Qatar’s strict laws can also make it difficult to report cases of sexual abuse, with Athletic reporting that several human rights groups have “expressed concern” that female soccer fans could be prosecuted and severely punished if they report being sexually assaulted while in the country.

The website reports that “in several recent cases, a victim of sexual or physical abuse has been accused of having sex outside of marriage instead of receiving physical and emotional support,” a crime punishable by jail time or even flogging if the victim is Muslim.

Survivors of sexual assault “may also find themselves denied access to basic health services, such as emergency contraception or special antibiotics, without a marriage certificate,” The Athletic reports.

But Qatar’s Supreme Committee, which is responsible for implementing the entire 2022 FIFA World Cup project in the Gulf nation, says “Qatar protects and promotes women’s rights, and this extends to all women coming to the World Cup.” FIFA said that “any fan who reports sexual violence will have access to Qatar’s high-quality healthcare system, regardless of marital status.”

What is it like for Qatari women?

A Human Rights Watch A 2021 report found that women in Qatar live in a system of “deep discrimination” through the governance system, meaning women often depend on men for permission to marry, travel, pursue higher education or make decisions about their own children.

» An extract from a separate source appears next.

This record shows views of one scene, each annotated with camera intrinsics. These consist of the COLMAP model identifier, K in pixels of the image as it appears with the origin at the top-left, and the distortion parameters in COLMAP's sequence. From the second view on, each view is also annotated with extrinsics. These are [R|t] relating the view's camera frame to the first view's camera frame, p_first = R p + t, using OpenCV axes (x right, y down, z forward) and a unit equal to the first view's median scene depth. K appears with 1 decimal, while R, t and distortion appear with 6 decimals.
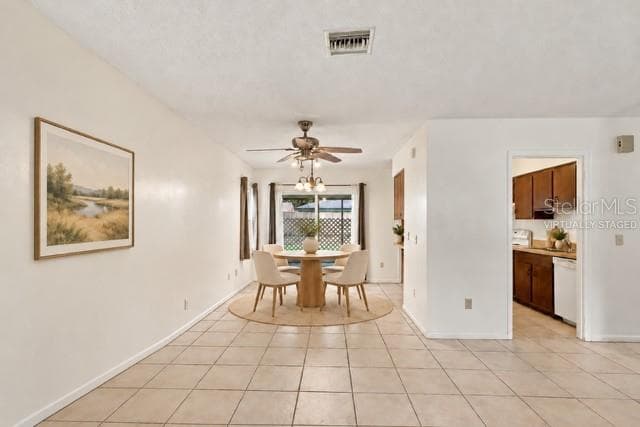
lens RADIAL K [[318.1, 0, 319.8], [0, 318.1, 215.8], [0, 0, 1]] dist [0.020096, 0.000205]
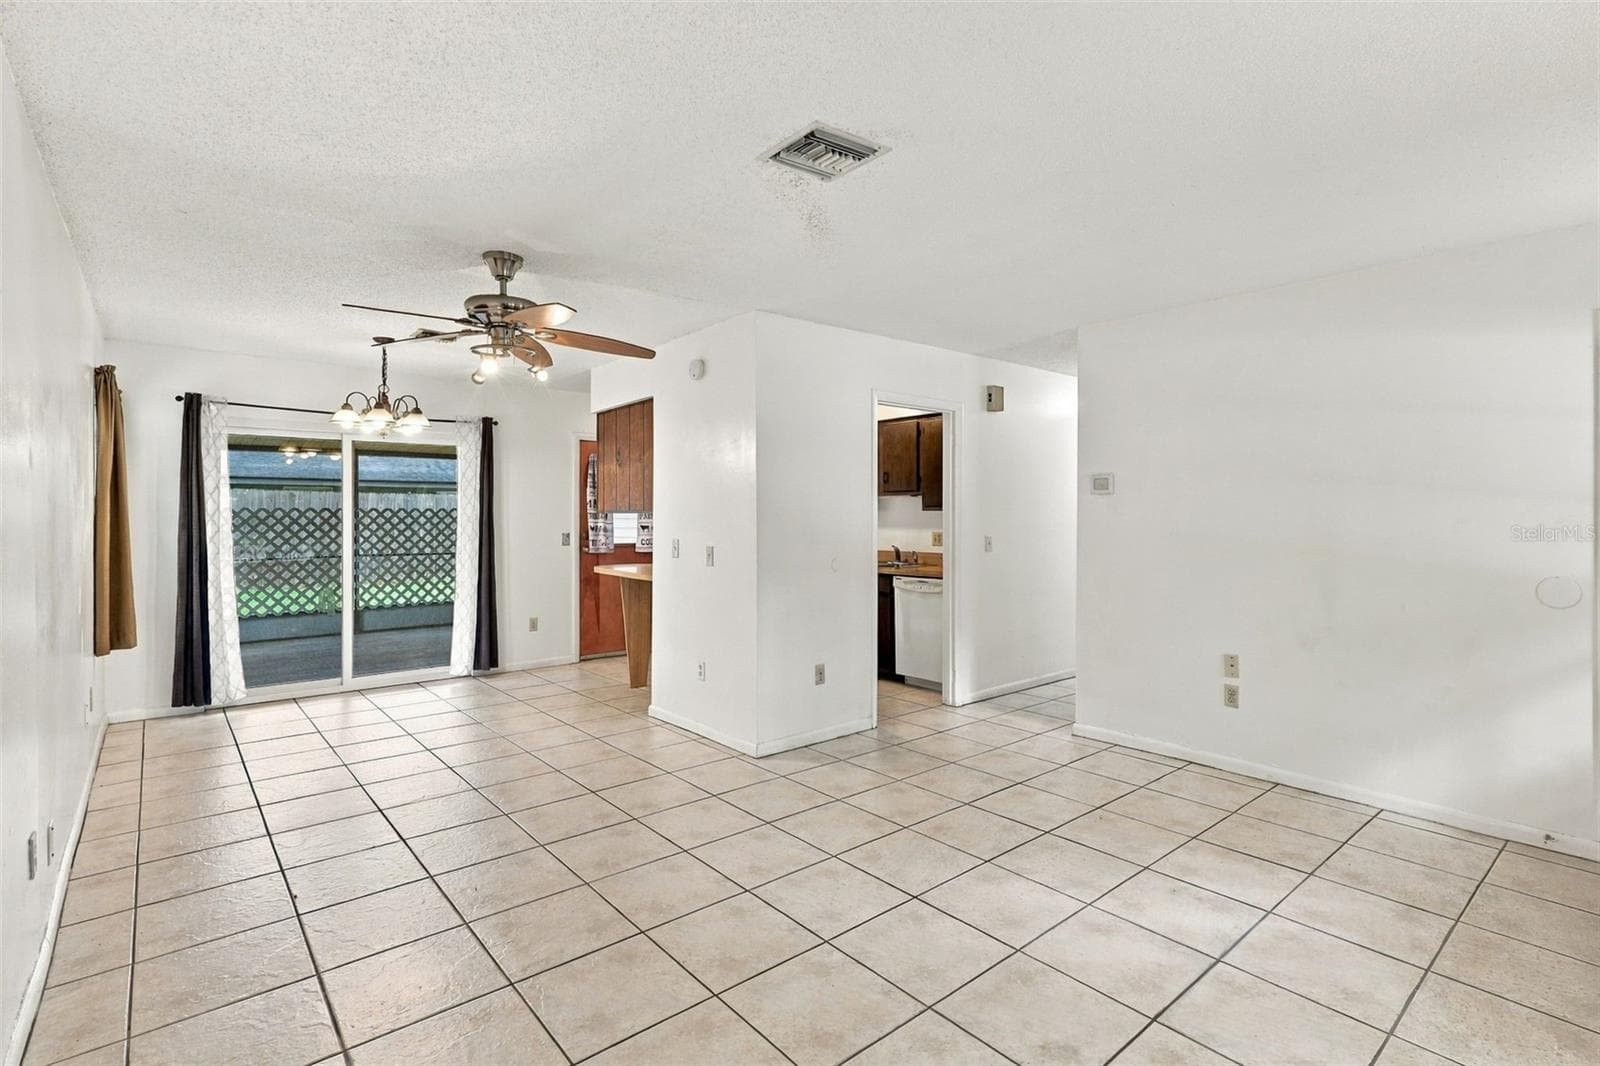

Qatar’s government dismissed the accounts in the report as “inaccurate,” saying they did not truly reflect the country’s “constitutional laws or policies.”

But Rotna Begum, a women’s rights researcher, said Guardian that: “Women are often asked to get permission from a male guardian, even if it is not specified in the rules. So the government told us that women don’t need a man’s permission to work, but many government jobs are staffed by HR [human resources departments] they said: “Show us the letter from the man.”

“There are no anti-discrimination laws in Qatar, there is no agency you can go to if you want to complain. There are no active women’s rights organizations that can monitor how women are treated and hold the government accountable.”

What about the Qatar Airways lawsuit?

On October 2, 2020, women on 10 flights on the ground at Doha Airport were subjected to intrusive searches as authorities searched for the mother of a newborn baby who was found “abandoned in a plastic bag in the departure hall at Hamad International Airport.” said The Guardian.

The child survived and the mother, who is not a Qatari citizen, was arrested but faces up to 15 years in prison.